Latest denoising audio samples with baselines can be found in the segan+ samples website. SEGAN is the vanilla SEGAN version (like the one in TensorFlow repo), whereas SEGAN+ is the shallower improved version included as default parameters of this repo.
The voicing/dewhispering audio samples can be found in the whispersegan samples website. Artifacts can now be palliated a bit more with --interf_pair
fake signals, more data than the one we had available (just 20 mins with 1 speaker per model) and longer training session by iterating more than 100 epoch
.
SEGAN+ generator weights are released and can be downloaded in this link. Make sure you place this file into the ckpt_segan+/
directory to make it work with the proper train.opts
config file within that folder. The script run_segan+_clean.sh
will properly read the ckpt in that directory as it is configured to be used with this referenced file.
So the weights name when downloading them is segan+_generator.ckpt
, and and its path should be ckpt_segan+/segan+_generator.ckpt
. Also, in that same path, it should be the file train.opts
, which is located in this repository.
Two models are ready to train and use to make wav2wav speech enhancement conversions. SEGAN+ is an improved version of SEGAN [1], denoising utterances with its generator network (G).

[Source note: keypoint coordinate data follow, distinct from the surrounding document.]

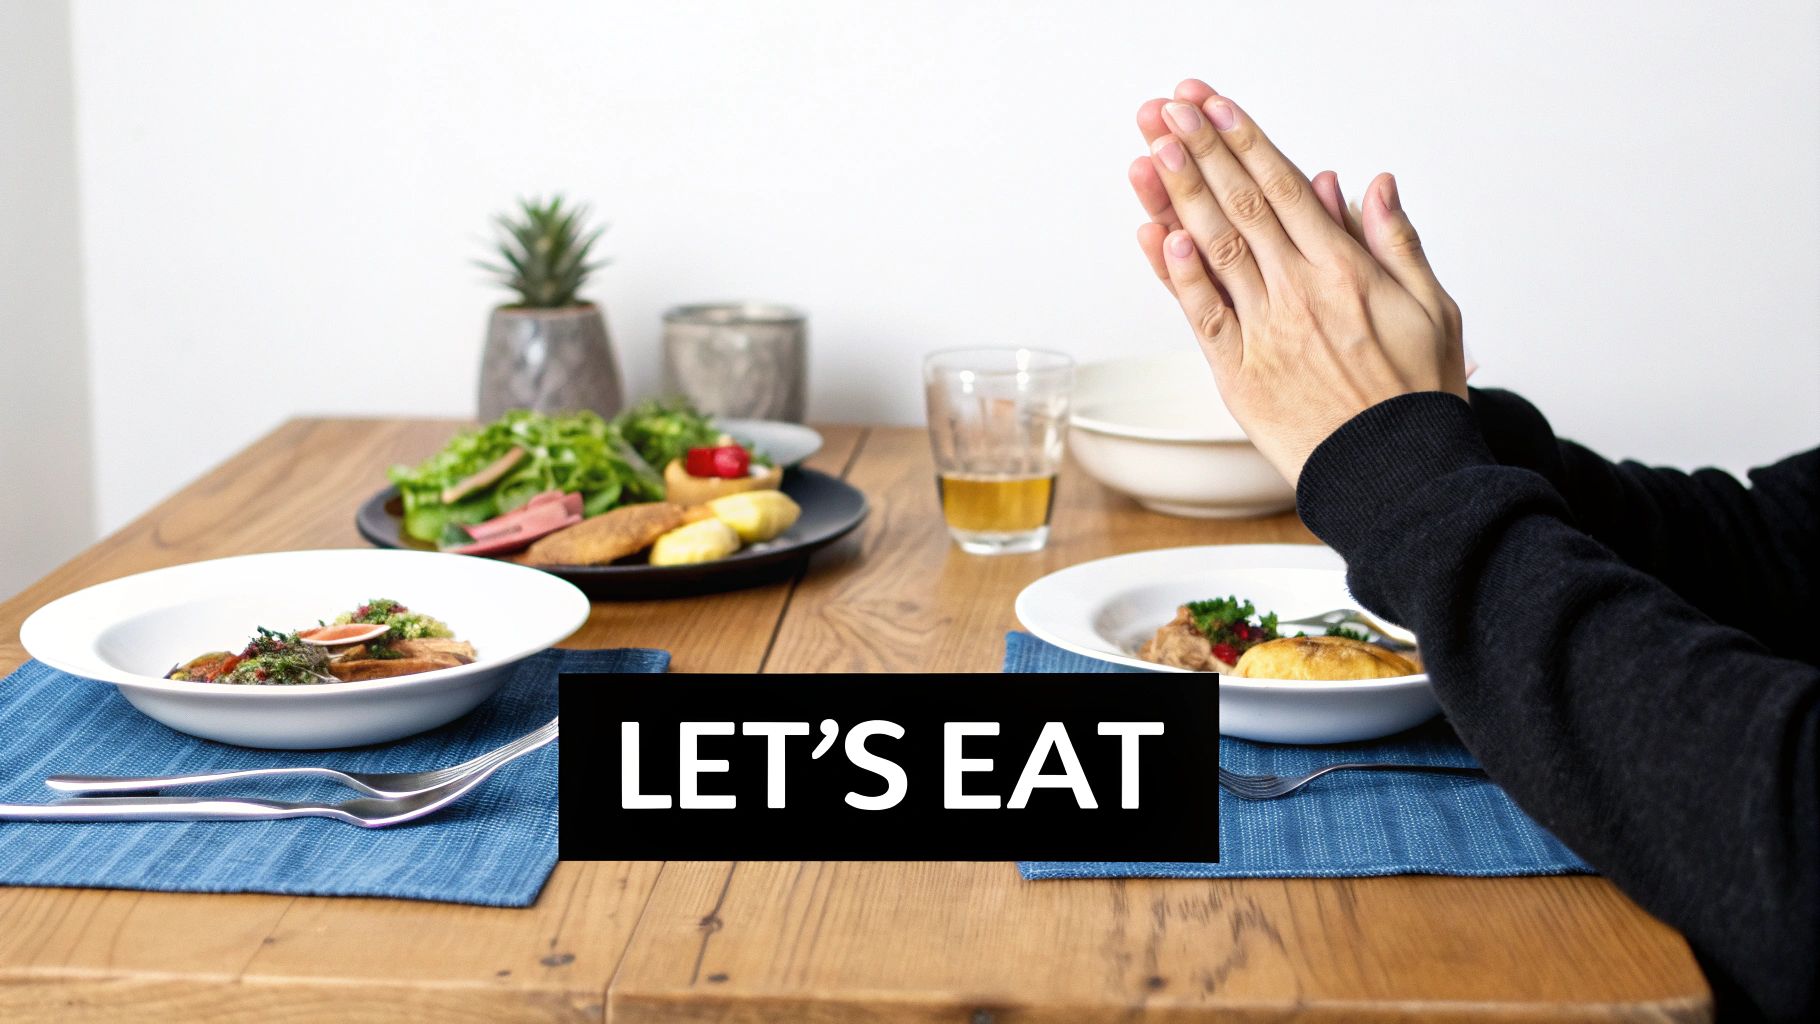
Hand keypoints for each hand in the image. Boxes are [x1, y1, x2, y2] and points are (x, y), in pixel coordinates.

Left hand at [1133, 88, 1466, 484]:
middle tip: (1167, 111)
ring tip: (1150, 152)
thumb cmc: (1417, 397)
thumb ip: (1397, 241)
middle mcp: (1302, 293)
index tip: (1215, 107)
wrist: (1399, 474)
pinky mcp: (1240, 375)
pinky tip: (1158, 235)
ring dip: (1180, 197)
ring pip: (1215, 250)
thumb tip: (1372, 184)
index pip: (1287, 188)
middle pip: (1242, 207)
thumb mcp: (1433, 307)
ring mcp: (1266, 332)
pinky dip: (1178, 274)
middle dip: (1201, 153)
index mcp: (1347, 270)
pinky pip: (1202, 316)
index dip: (1246, 142)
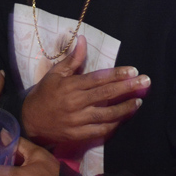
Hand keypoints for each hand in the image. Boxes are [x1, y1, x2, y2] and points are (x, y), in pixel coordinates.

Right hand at [21, 35, 147, 146]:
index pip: (98, 79)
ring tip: (138, 101)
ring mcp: (77, 121)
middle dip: (128, 88)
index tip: (133, 71)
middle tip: (145, 82)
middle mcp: (76, 103)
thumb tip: (83, 40)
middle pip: (106, 95)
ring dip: (124, 108)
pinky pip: (99, 131)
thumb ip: (72, 59)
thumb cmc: (44, 94)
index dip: (117, 74)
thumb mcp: (55, 74)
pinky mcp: (78, 135)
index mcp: (71, 86)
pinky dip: (113, 125)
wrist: (29, 121)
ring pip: (106, 115)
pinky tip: (123, 119)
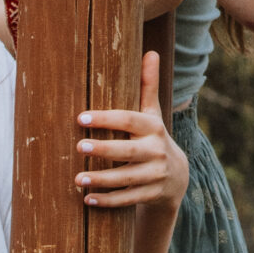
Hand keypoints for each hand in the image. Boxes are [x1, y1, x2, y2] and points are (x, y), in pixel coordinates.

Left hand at [75, 51, 188, 211]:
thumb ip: (147, 87)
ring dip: (101, 180)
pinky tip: (87, 199)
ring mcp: (155, 175)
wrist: (177, 176)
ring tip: (77, 179)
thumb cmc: (154, 139)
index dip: (106, 118)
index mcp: (153, 127)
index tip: (81, 118)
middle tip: (79, 147)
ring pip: (126, 178)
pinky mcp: (151, 194)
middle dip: (104, 149)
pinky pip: (127, 199)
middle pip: (128, 150)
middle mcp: (157, 151)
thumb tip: (151, 52)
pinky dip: (107, 201)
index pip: (128, 120)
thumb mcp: (153, 114)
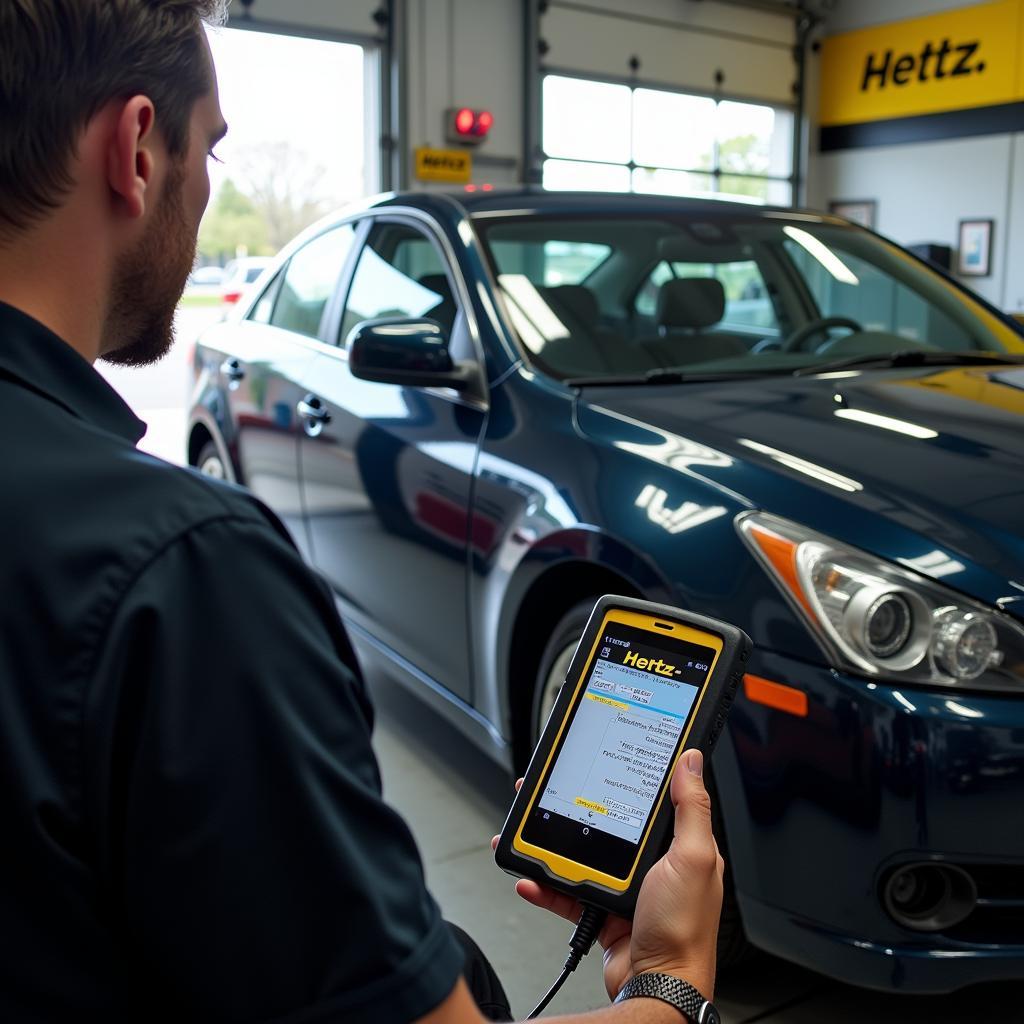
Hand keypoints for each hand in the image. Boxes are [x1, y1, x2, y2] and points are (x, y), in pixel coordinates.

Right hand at [491, 751, 723, 1001]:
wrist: (658, 988)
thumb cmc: (684, 930)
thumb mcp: (692, 857)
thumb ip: (691, 809)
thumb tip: (691, 760)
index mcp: (677, 845)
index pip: (648, 799)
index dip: (623, 777)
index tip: (600, 760)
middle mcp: (651, 864)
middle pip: (604, 824)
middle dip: (573, 809)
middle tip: (547, 793)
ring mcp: (625, 887)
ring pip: (580, 856)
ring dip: (550, 848)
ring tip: (527, 834)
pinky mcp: (603, 909)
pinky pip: (567, 891)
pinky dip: (546, 886)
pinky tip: (530, 878)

To train this model, the following command should be run:
python train.py --save_path ckpt_segan+ --batch_size 300 \
--clean_trainset data/clean_trainset \
--noisy_trainset data/noisy_trainset \
--cache_dir data/cache
Read run_segan+_train.sh
for more guidance. This will use the default parameters to structure both G and D, but they can be tunned with many options. For example, one can play with --d_pretrained_ckpt
and/or --g_pretrained_ckpt
to specify a departure pre-train checkpoint to fine-tune some characteristics of our enhancement system, like language, as in [2].

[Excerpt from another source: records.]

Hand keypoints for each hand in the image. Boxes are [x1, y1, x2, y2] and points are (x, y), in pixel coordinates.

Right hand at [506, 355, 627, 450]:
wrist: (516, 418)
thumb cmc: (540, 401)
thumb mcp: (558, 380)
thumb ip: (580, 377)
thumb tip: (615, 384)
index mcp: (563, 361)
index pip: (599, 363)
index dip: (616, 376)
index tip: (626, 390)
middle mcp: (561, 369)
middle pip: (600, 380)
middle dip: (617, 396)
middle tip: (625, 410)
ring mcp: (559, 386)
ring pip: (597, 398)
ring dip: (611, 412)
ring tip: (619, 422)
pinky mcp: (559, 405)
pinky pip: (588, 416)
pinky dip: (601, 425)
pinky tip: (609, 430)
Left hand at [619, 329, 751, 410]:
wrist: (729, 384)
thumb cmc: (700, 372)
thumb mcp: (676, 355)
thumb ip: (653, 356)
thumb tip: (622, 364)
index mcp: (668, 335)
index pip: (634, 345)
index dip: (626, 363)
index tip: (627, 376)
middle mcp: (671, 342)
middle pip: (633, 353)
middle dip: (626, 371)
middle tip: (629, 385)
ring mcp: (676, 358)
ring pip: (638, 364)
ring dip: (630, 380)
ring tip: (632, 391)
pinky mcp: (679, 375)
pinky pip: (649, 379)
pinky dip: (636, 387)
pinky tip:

Cleaning files is done by specifying the generator weights checkpoint, its config file from training and appropriate paths for input and output files (Use soundfile
wav writer backend (recommended) specifying the --soundfile
flag):
python clean.py --g_pretrained_ckpt ckpt_segan+/<weights_ckpt_for_G> \
--cfg_file ckpt_segan+/train.opts --synthesis_path enhanced_results \
--test_files data/noisy_testset --soundfile
Read run_segan+_clean.sh
for more guidance.
There is a WSEGAN, which stands for the dewhispering SEGAN [3]. This system is activated (rather than vanilla SEGAN) by specifying the --wsegan
flag. Additionally, the --misalign_pair
flag will add another fake pair to the adversarial loss indicating that content changes between input and output of G is bad, something that improved our results for [3].
- SEGAN: Speech Enhancement Generative Adversarial Network (Pascual et al. 2017)

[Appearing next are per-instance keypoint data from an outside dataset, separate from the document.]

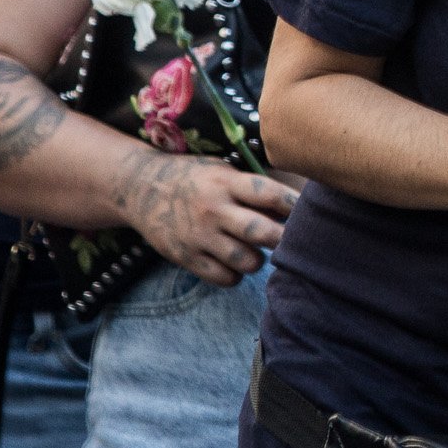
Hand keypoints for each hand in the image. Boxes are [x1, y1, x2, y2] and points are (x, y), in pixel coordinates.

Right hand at [118, 155, 299, 285]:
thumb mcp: (221, 169)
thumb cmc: (194, 177)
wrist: (139, 188)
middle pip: (261, 232)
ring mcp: (199, 236)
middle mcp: (213, 209)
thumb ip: (253, 186)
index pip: (269, 194)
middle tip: (292, 240)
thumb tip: (297, 205)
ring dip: (260, 259)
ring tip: (257, 250)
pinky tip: (234, 263)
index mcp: (225, 182)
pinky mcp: (186, 257)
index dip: (294, 205)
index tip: (309, 211)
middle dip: (283, 239)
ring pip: (246, 261)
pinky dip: (236, 275)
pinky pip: (225, 278)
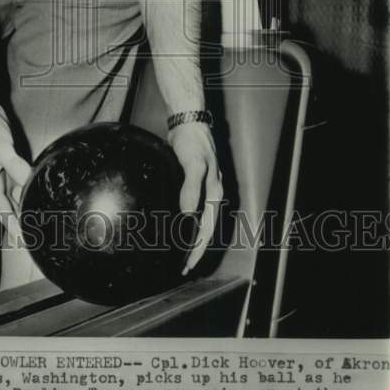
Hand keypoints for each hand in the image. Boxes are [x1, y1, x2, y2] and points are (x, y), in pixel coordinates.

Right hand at [0, 107, 30, 242]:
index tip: (22, 242)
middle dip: (19, 223)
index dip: (13, 227)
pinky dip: (25, 190)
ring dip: (24, 207)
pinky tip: (34, 194)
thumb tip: (28, 181)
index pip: (3, 211)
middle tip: (33, 238)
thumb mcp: (1, 149)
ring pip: (15, 196)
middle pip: (9, 208)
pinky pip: (18, 181)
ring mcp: (1, 172)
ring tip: (37, 222)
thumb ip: (15, 166)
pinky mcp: (8, 163)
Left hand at [168, 121, 222, 273]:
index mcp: (214, 194)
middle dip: (195, 250)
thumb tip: (188, 214)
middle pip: (205, 229)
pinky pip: (191, 208)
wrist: (188, 122)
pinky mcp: (193, 183)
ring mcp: (203, 189)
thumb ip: (191, 188)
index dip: (198, 248)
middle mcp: (211, 194)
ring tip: (180, 253)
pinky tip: (175, 224)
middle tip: (183, 267)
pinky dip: (185, 221)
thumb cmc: (193, 141)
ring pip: (199, 221)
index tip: (189, 264)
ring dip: (191, 237)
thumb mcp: (193, 164)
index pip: (207, 229)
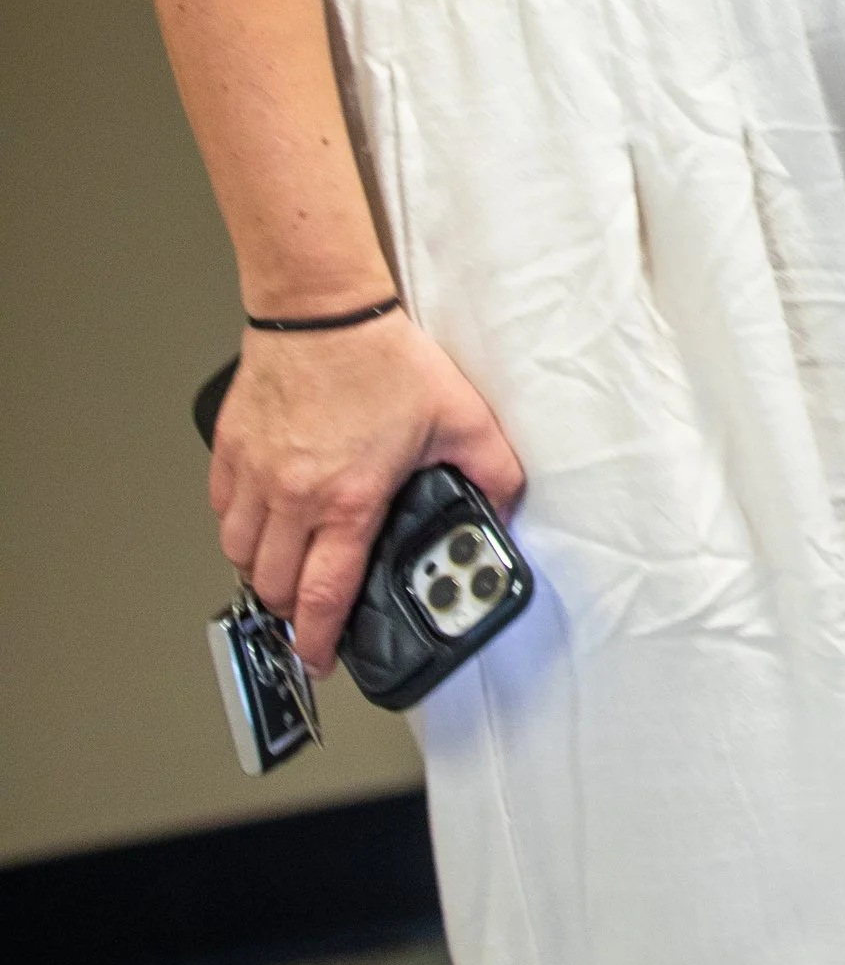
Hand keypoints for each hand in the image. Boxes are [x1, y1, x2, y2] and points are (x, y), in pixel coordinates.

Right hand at [207, 315, 524, 676]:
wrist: (324, 308)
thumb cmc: (382, 356)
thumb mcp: (461, 416)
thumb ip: (492, 471)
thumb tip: (504, 506)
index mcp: (348, 498)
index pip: (324, 595)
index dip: (318, 639)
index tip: (319, 657)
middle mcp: (293, 494)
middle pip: (274, 585)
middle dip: (291, 609)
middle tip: (309, 608)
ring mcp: (255, 472)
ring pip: (240, 553)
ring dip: (262, 569)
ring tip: (288, 564)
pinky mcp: (230, 447)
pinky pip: (221, 508)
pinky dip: (238, 525)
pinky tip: (261, 517)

- Language and Noise Transfer in Speech Enhancement GAN (Pascual et al. 2018)
- Whispered-to-voiced Alaryngeal Speech Conversion with GANs (Pascual et al. 2018)
@article{pascual2017segan,
title={SEGAN: Speech Enhancement Generative Adversarial Network},
author={Pascual, Santiago and Bonafonte, Antonio and Serr{\`a}, Joan},
journal={arXiv preprint arXiv:1703.09452},
year={2017}
}
- Multi-GPU is not supported yet in this framework.
- Virtual Batch Norm is not included as in the very first SEGAN code, as similar results to those of original paper can be obtained with regular BatchNorm in D (ONLY D).
- If using this code, parts of it, or developments from it, please cite the above reference.
- We do not provide any support or assistance for the supplied code nor we offer any other compilation/variant of it.
- We assume no responsibility regarding the provided code.